Louis machte den Eltern zunehmend Sorgen, weil er gelegentlich unter Luftnot litt.Was Astrid zunächst für sich auswachsenden Pseudokrupp gehalten hatte, erwies sich als Asthma Bronchiale, von dem niemand wusste, ob der Junge sein Leben lang damit zurechtkommen musste. Auf jeden Fall bekam er weiterhin den Löwenanteil der erwachsenen Aufmerksamkeit, Annalena belegte durch die altersbedingte größere Niedlichkeit den zweiten Platz und Viola funktionierte einfach. Der Einzige, der sie ganz besonders im Blick hatte, war der Vater, aber dies geschah auf eine beunruhigende Weise, auf die sie liebend gern verzichtet hätte. Manchmal ging er mit ihr ihr einkaufen – in den Discounter-Bekleidungsgeschäften in der Nähe gab es für unbedeutende Beträge niedliche Kinderkleidung mit Spitze oder Rüschen. Es gefil Raimund, seine Tochter mit aufreizenden Kleidchen, Spaghetti-Träger-Hemdchen oder knappen Shorts auszustatten und Viola hatte nichts dagegen, wenn ihre feine neue Kleidung die neidischen Blicke der Mitschülerinnen auf sich zog. Raimund überredete sie auch, Astrids Make-up und Nagellack zu benutzen oder ihr schulterlanges Haar wie ein Popstar zu frisieren.
Wegen der lackierten Fingernägel machte Astrid sich keine Gedanken und auch das Make-up am Wochenende hielt sie für kindliche Experimente – Kinder spielten ja gern einmal, dass sie schon erwachsen seien.
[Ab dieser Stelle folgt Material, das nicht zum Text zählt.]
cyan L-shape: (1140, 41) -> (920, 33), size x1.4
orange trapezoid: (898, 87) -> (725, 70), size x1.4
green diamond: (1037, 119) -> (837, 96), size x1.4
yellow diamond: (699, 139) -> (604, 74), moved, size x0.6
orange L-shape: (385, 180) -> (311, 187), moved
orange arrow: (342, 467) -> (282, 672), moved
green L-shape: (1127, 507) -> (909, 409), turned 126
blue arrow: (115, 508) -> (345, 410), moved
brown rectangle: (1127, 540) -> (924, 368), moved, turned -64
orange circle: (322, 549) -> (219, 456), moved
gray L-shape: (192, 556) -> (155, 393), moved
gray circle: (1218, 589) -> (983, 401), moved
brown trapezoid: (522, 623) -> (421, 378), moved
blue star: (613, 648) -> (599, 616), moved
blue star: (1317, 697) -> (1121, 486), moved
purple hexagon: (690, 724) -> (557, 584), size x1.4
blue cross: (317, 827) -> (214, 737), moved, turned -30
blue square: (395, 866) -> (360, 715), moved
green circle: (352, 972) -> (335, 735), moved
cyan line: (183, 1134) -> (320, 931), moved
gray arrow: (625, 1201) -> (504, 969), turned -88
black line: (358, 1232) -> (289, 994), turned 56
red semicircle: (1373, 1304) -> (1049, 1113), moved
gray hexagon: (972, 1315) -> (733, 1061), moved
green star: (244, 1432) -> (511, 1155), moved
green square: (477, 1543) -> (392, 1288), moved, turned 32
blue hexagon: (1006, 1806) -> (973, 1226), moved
Wenn Raimund mit seiner Tochter allein war – und er war besonders spitzfindig darin, diese Situation immer wieder herbeizuführen, überredete er sie zu eigenartigen Rollenspielen: Sie war die Krankenschwester, er der Patient. Er begann mit Pflegeeinsätzen am Oberkörper, zum Beispiel dem Abhören seines Herzens mit dem Ohr, beim nächsten Mal waren es Bauchschmerzen, danach die Leiste und schließlich musste sie seinen Genitalbereich versorgen, der furchtbar geschwollen war und wehtat.
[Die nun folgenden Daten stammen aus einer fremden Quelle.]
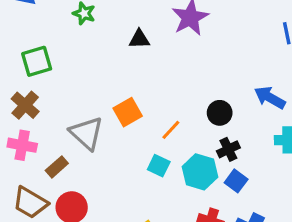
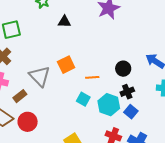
black triangle: (139, 39) -> (64, 22), moved
orange line: (171, 130) -> (92, 77), turned 40

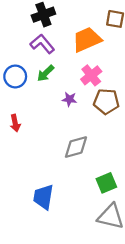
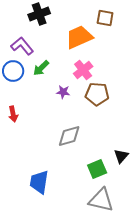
purple L-shape: (42, 44) -> (22, 46), moved

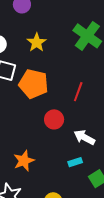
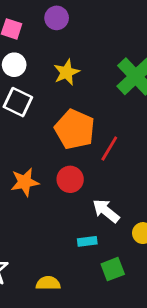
orange pentagon: (34, 84) -> (75, 129), moved
orange star: (24, 161) -> (25, 182), moved

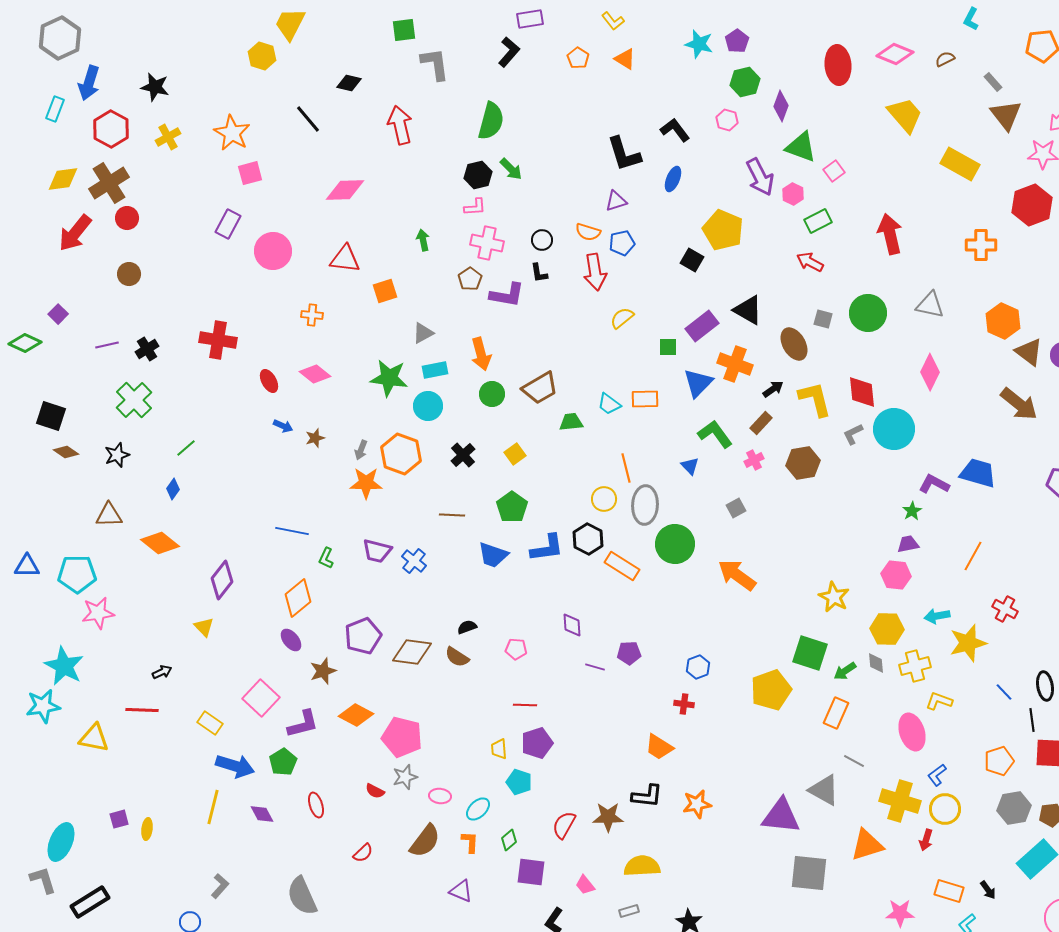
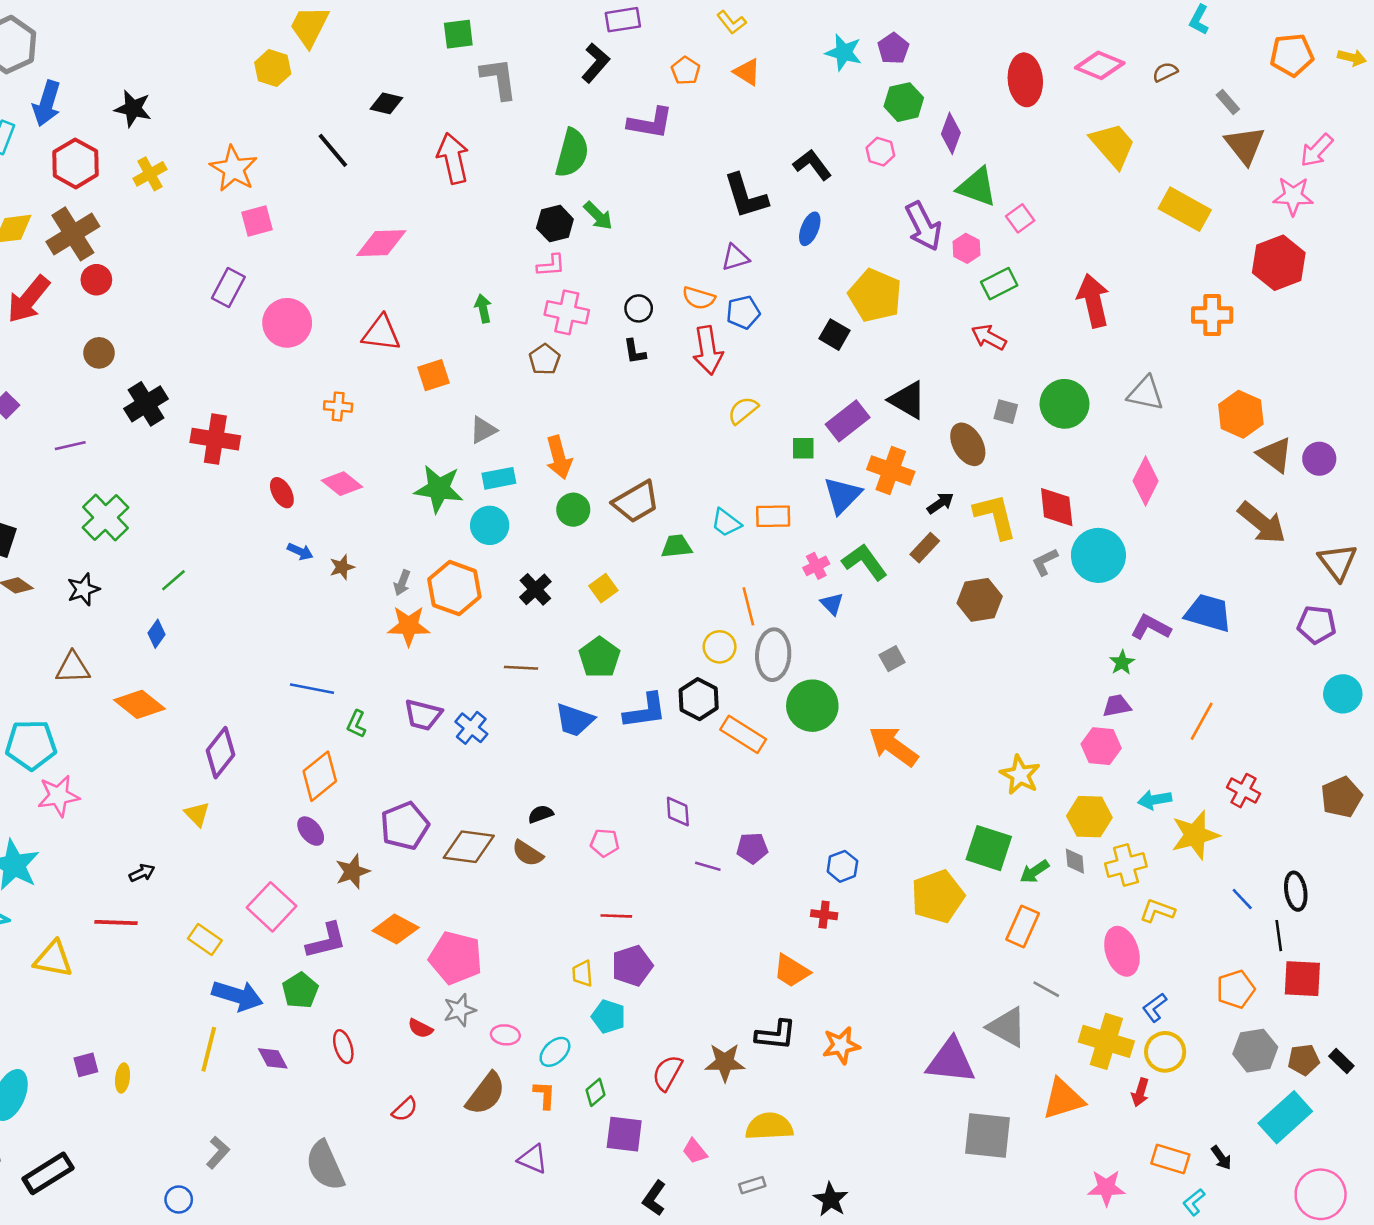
purple L-shape: (507, 295) -> (650, 123), moved
black cross: (147, 349) -> (146, 404), moved, size x1.4
pink cross: (754, 460) -> (816, 566), moved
Von Anfang an verbot er ihr, irgendjemandem von ihren Spielen zu erzählen, das sei ihr Geheimnis und Leute könnten so etwas leicht falsch verstehen. „Die denken dann, das du ein böses und schmutziges Mädchen bist, obwohl wir beide doch nur Spaß zusammen haben. Aber wenn du keinem was erzählst, bleibt alles wie es ist. Und Mama darfst du auch nichts erzählen, die wird dann eifersüchtig, weil sie die echte Krankenschwester ist und wenn sie das hier rauskriegt, hat sie dich nicht mehr lieb.“

Zwar warnten Violas Instinkte sie vor jeder Steigerung der absonderlichen Spielchen ihres Vaters, aber sie wusste nicht, wie sie aus diesem rasenden Zug aussteigen sollte, ohne sich zu verletzen. Und immerhin hatte ihr Vater sie schon seit langem nicht mehr geschlagen, schenkte ihr nicht nur Kleidung, sondern auch andere Dinge, die sie sich wünschte: schöne Stifte, Sticker oder Modeschmuck.
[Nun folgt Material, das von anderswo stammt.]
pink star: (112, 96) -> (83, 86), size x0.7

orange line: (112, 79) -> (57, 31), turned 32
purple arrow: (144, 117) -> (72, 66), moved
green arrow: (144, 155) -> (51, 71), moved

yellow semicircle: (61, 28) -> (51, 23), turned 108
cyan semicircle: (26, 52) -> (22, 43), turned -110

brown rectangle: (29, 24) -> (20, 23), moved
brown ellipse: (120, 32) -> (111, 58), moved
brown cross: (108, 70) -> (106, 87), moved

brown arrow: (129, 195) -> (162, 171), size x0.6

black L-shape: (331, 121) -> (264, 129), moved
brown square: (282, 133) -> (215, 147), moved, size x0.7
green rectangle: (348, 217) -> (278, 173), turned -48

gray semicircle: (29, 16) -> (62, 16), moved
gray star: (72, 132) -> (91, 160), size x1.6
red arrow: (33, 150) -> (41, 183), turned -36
In den Sommerferien gönnte die Familie sich einen Urlaub an der Nordsee. Zum Glück hatte Raimund hier kaum Gelegenheit, seine Tochter zu behelligen, weil sie alle fünf ununterbrochen auf engstem Raum zusammen waren. Außerdem war Astrid im Urlaub entspannter als sonst und in den Nächten zugänglicher für Raimunds Avancen. Nur beim Baden in der Nordsee forderte er Viola auf, mit ihm in den Wellen zu toben. Viola spielte mit, tat so, als finde sie Gefallen daran und dachte dabei an die Vorteile, die ihr dieses Verhalten verschaffte.